Überwunden schienen die rot-grünen Jahre, in denen das Reformwerk
nach hoffnungsvollen Vorarbeiten von Stoiber und Müntefering aus
parteitaktischen Gründen doch noch platzte.
Doch die Koalition tut sich schwerer als erwartet. Erst nach
kräftigem Zaudern wird jetzt ein Vorschlag in Bundestag und -rat
eingebracht, der nicht mehr als Stückwerk ist. So trauten sich die
Koalitionäre noch nicht, Hand an die verkorksten Finanzbeziehungen
zwischen Berlin und den Ländern zu legen. Damit ist die entscheidende
Umstrukturierung auf Eis gelegt.
Zielführend immerhin ist, wenn der Bundestag in Zukunft über mehr
Gesetze ohne Einmischung der Länderkammer allein entscheiden kann. Zu
positivem Wettbewerb führt auch die weitere Zurückdrängung des Bundes
in der Bildungspolitik. Jedenfalls dann, wenn eine Vergleichbarkeit
der Schul- und Hochschulabschlüsse garantiert werden kann. Wer auf
mehr Zentralismus in der Schulpolitik setzt, sollte bedenken:
Bestimmt allein Berlin über Unterrichtsinhalte und -methoden, ist
beileibe nicht ausgemacht, dass alle Schulen das sächsische oder
bayerische Niveau erreichen. Bundesweit könnten die Schüler auch in
Bremer Verhältnissen landen.
Bildungsföderalismus hat nichts mit kontraproduktiver Kleinstaaterei
zu tun. Dies gilt allerdings nicht für alle Reformvorschläge. So sind
mehr Kompetenzen der Länder in der Beamtenbesoldung, im Strafvollzug
sowie im Umweltrecht nur bis zu einem gewissen Grad wünschenswert.
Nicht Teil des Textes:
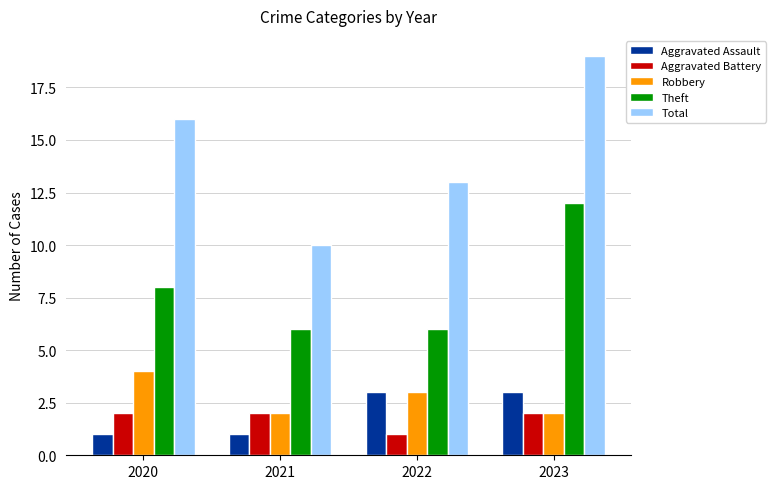

How many distinct data groups are displayed?

5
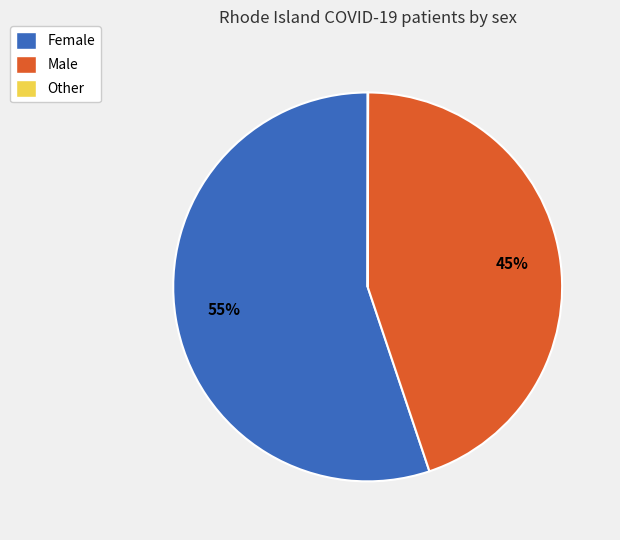

Which category accounts for the majority?

Female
Gewisse Unterschiede fördern den Standortwettstreit um die besten
Lösungen. Dies bietet Chancen gerade für die neuen Bundesländer,
deren wirtschaftlicher Aufholprozess lahmt.
Der jetzige Gesetzesentwurf lässt aber Abweichungen zu, die in der
Bundesrepublik zu einem verwirrenden Flickenteppich unterschiedlicher
Standards führen können. Nachbesserungen sind erforderlich. Die
werden von einigen Politikern inzwischen lautstark gefordert.
Meistens leider an der falschen Stelle. Und da manche
Ministerpräsidenten angekündigt haben, dem Reformwerk nur in
unveränderter Form zuzustimmen, droht dem Reformland Deutschland
wieder einmal die Wahl zwischen faulem Kompromiss und Stillstand.